Penrith Beacon forewarned of attacks by Scottish raiders down the centuries. There has been a Beacon on this site since 1296 and a building here for more than 500 years. The present monument was built in 1719 of sandstone taken from the hill. This structure replaced an earlier structure and was restored in 1780. The first beacons here were piles of wood and branches replaced by pitch-boxes. More recently there has been an illuminated cross at Easter, but was stopped due to vandalism and fire risk. The path to Beacon Hill pike begins on Beacon Edge on the outskirts of the town. The pike is 937 ft (286 m) high. From the summit you get views over to the Lakeland fells and Eden valley.

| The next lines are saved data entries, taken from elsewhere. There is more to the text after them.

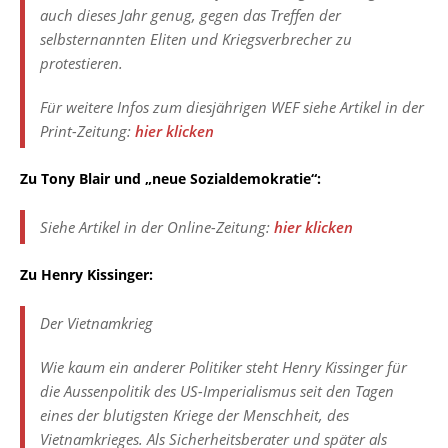
auch dieses Jahr genug, gegen das Treffen der
selbsternannten Eliten und Kriegsverbrecher zu
protestieren.
Für weitere Infos zum diesjährigen WEF siehe Artikel in der
Print-Zeitung:
hier klicken
Zu Tony Blair und „neue Sozialdemokratie“:
Siehe Artikel in der Online-Zeitung:
hier klicken
Zu Henry Kissinger:
Der Vietnamkrieg
Wie kaum ein anderer Politiker steht Henry Kissinger für
die Aussenpolitik des US-Imperialismus seit den Tagen
eines der blutigsten Kriege der Menschheit, des
Vietnamkrieges. Als Sicherheitsberater und später als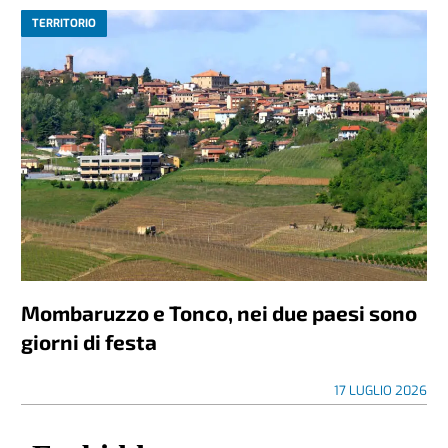
TERRITORIO
Mombaruzzo e Tonco, nei due paesi sono
giorni di festa
17 LUGLIO 2026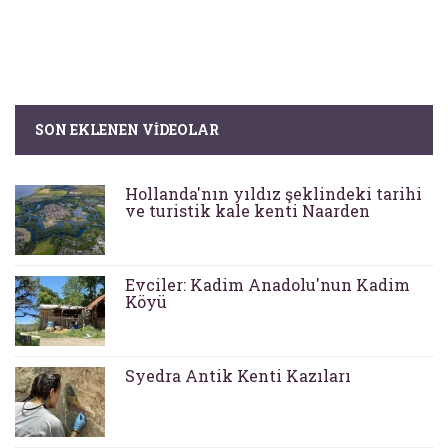
SON EKLENEN VIDEOLAR
Hollanda'nın yıldız şeklindeki tarihi
ve turistik kale kenti Naarden
Evciler: Kadim Anadolu'nun Kadim
Köyü
Syedra Antik Kenti Kazıları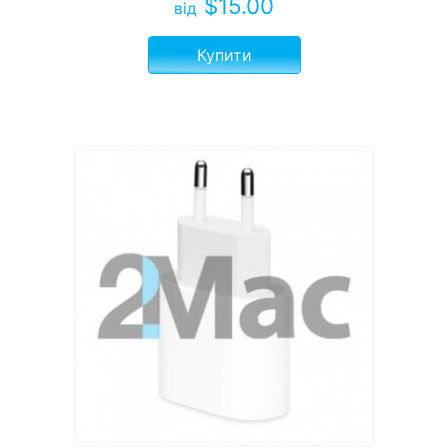
$
15.00
від
Купити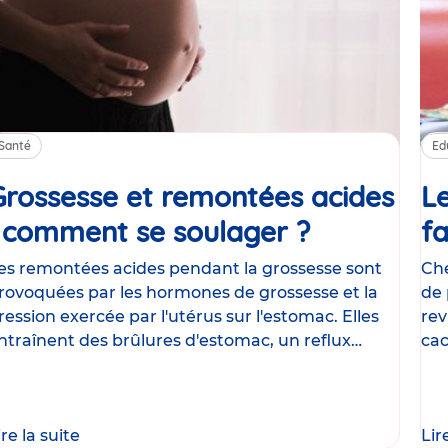
Santé
Ed
Grossesse et remontées acides
Le
: comment se soulager ?
Article
fa
es remontées acides pendant la grossesse sont
Che
rovoquées par les hormones de grossesse et la
de 
ression exercée par l'utérus sur l'estomac. Elles
rev
ntraînent des brûlures d'estomac, un reflux
cac
astrique
le
ire la suite
Lir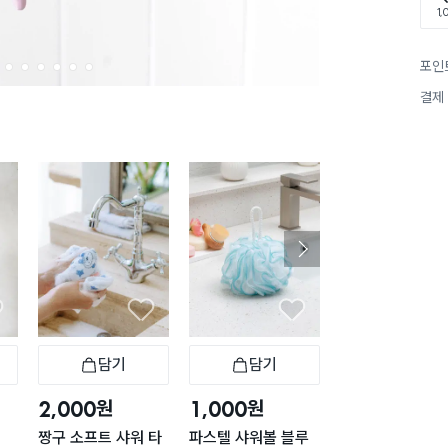
1,
포인
2
3
4
5
6
7
결제
담기
담기
담기
바구니
장바구니
장바구니
장
원
원
원
2,000
1,000
1,000
짱구 소프트 샤워 타
파스텔 샤워볼 블루
파스텔 샤워볼 핑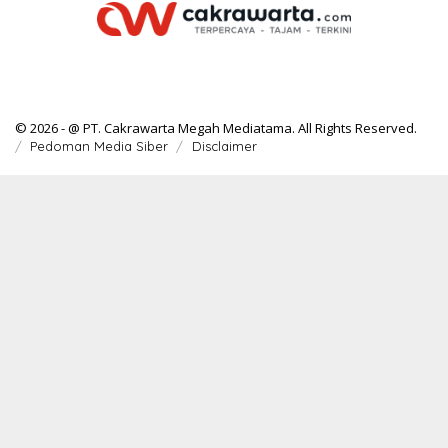
© 2026 - @ PT. Cakrawarta Megah Mediatama. All Rights Reserved.
Pedoman Media Siber
Disclaimer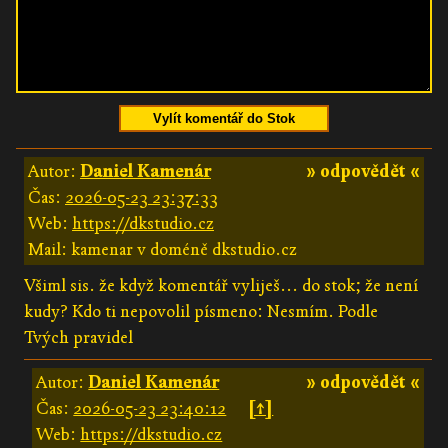
Vylít komentář do Stok
Autor:
Daniel Kamenár
» odpovědět «
Čas:
2026-05-23 23:37:33
Web:
https://dkstudio.cz
Mail: kamenar v doméně dkstudio.cz
Všiml sis. že když komentář vyliješ... do stok; že není
kudy? Kdo ti nepovolil písmeno: Nesmím. Podle
Tvých pravidel
Autor:
Daniel Kamenár
» odpovědět «
Čas:
2026-05-23 23:40:12
[↑]
Web:
https://dkstudio.cz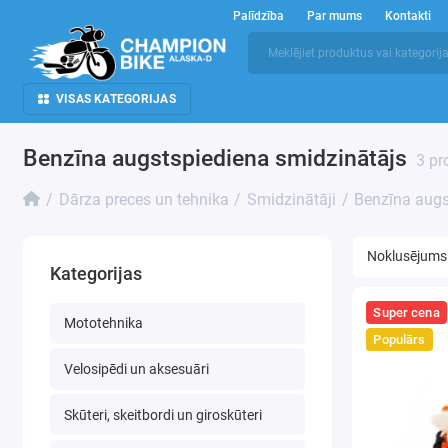
Palīdzība
Par mums
Kontakti
VISAS KATEGORIJAS
Benzīna augstspiediena smidzinātājs
3 pr
Dārza preces un tehnika
Smidzinātāji
Benzīna augs
Kategorijas
Super cena
Mototehnika
Populārs
Velosipēdi un aksesuāri
Skūteri, skeitbordi un giroskūteri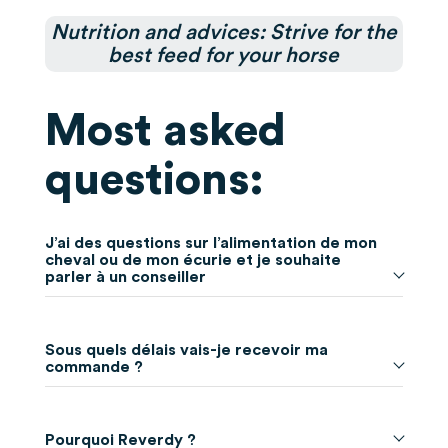
Nutrition and advices: Strive for the
best feed for your horse
Most asked
questions:
J’ai des questions sur l’alimentation de mon
cheval ou de mon écurie et je souhaite
parler à un conseiller
Vous avez besoin d’un conseil nutrition ? Vous êtes à la
recherche d’un produit ? Vous souhaitez passer
Sous quels délais vais-je recevoir ma
commande ?
commande ?
Notre équipe de conseillers épaulée de nos vétérinaires
Les produits “standards” (CMV, suppléments
sont là pour vous aider !
nutritionnels, gamme nature et matériel) dont le poids
Pourquoi Reverdy ?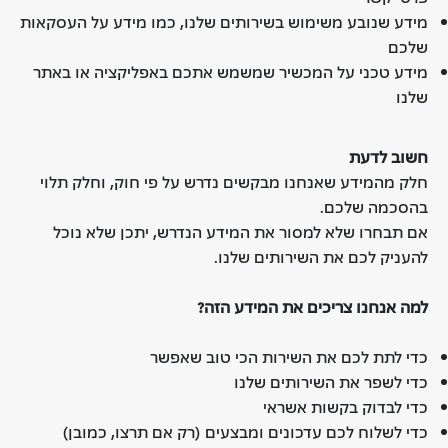
מידע שנובע משימוש בשירותים שלנו, כמו מידע על העסקאות
שלכם
מידע טכני על המכשיר שמשמש אתכם באפליקציה או באתר
שלנו
חשוב לדעת
חלק מהמידע שאנחנו מבקשים נדרש על פי חוק, וחלק תלוי
בהסכמה שלכם.
אם תבחרו שלא למסור את המידע הנדרש, יתכן שלא נוכל
להעניק לכם את השירותים שלנו.
למה אנחנו צריכים את המידע הזה
?
כדי לתת לכם את השירות הכי טוב שאפשר
כדי לשפר את השירותים שלנו
כדי לבדוק בקשות אשראי
כדי לשלוח לכם עדכונים ומבצעים (רק אם תרצו, כמובן)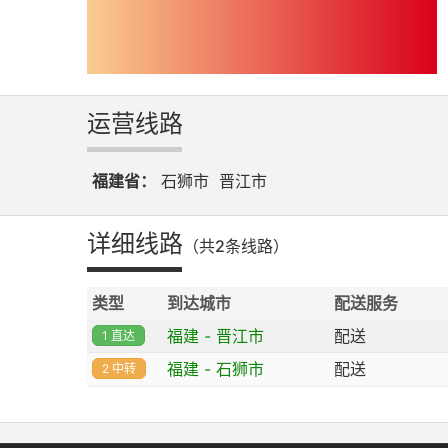
运营线路
福建省：
石狮市
晋江市
详细线路
（共2条线路）
类型
到达城市
配送服务
福建 - 晋江市
配送
1 直达
福建 - 石狮市
配送
2 中转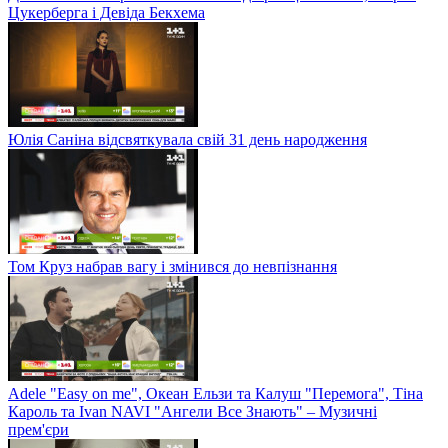
Цукерберга і Девіда Бекхема
Юлія Саніна відсвяткувала свій 31 день народження
Том Круз набрав вагу і змінився до невпізнання
Adele "Easy on me", Океан Ельзи та Калуш "Перемога", Тіна
Кароль та Ivan NAVI "Ангели Все Знають" – Музичні
прем'єри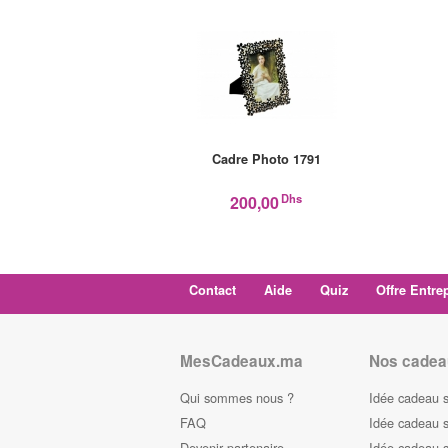
Cadre Photo 1791
Dhs
200,00
Contact
Aide
Quiz
Offre Entre
MesCadeaux.ma
Nos cadea
Qui sommes nous ?
Idée cadeau 
FAQ
Idée cadeau 
Devenir partenaire
Idée cadeau 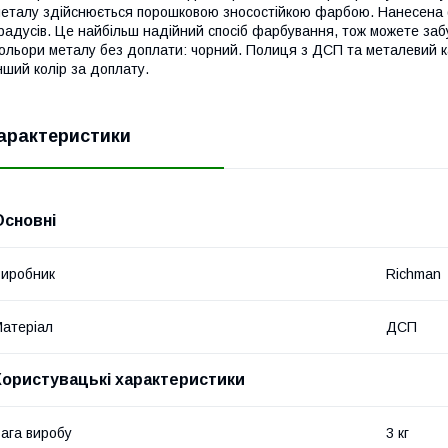
еталу здійснюється порошковою зносостійкою фарбою. Нанесена фа
радусів. Це найбільш надійний спосіб фарбування, тож можете заб
ольори металу без доплати: чорний. Полиця з ДСП та металевий к
нший колір за доплату.
арактеристики
Основні
иробник
Richman
атеріал
ДСП
Користувацькі характеристики
ага виробу
3 кг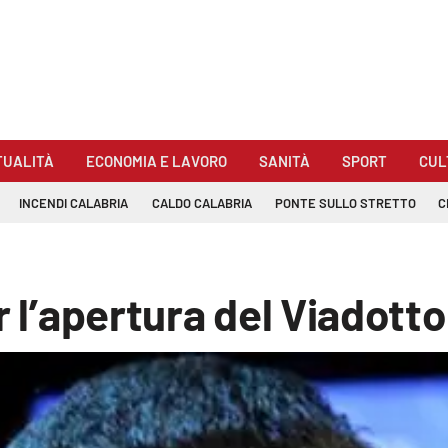
TUALITÀ
ECONOMIA E LAVORO
SANITÀ
SPORT
CUL
INCENDI CALABRIA
CALDO CALABRIA
PONTE SULLO STRETTO
C
 l’apertura del Viadotto 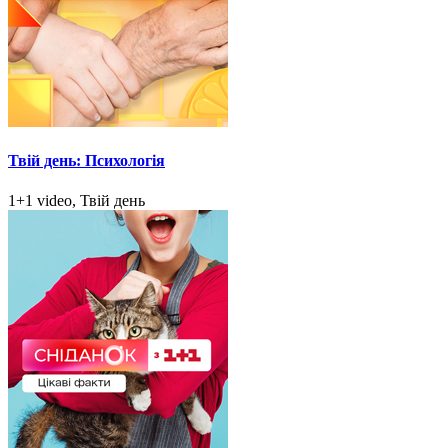
Твій день: Психологія
1+1 video, Твій день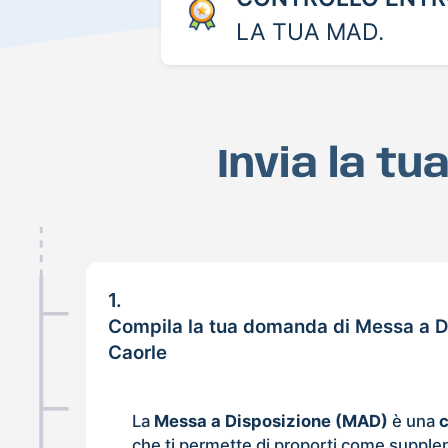
LA TUA MAD.
Invia la t
1.
Compila la tua domanda di Messa a D
Caorle
La
Messa a Disposizione (MAD)
è una
che ti permette di proporti come supple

Dalton was historically the capital of Furness and is mentioned in the Domesday Book. Dalton Castle is a 14th century pele tower built to assert the authority of the Abbot of Furness Abbey. Additionally, it was protection for nearby Furness Abbey. Over the years it has been used as a courtroom and a gaol. Furthermore, it was formerly the manorial courthouse of Furness Abbey. The castle is open 2pm to 5pm on Saturday afternoon during spring and summer. Admission is free. You can enjoy a walk around the historic buildings around the Market Place. Look out for the unique cast-iron shop front at No51 Market Place. There is also an elegant drinking fountain, the market cross and the slabs of stone used for fish drying in the 19th-Century. Dalton also boasts the home to the earliest recorded book club in the world established in 1764. Another interesting face is that the artist George Romney was born at Beckside, Dalton-in Furness in 1734.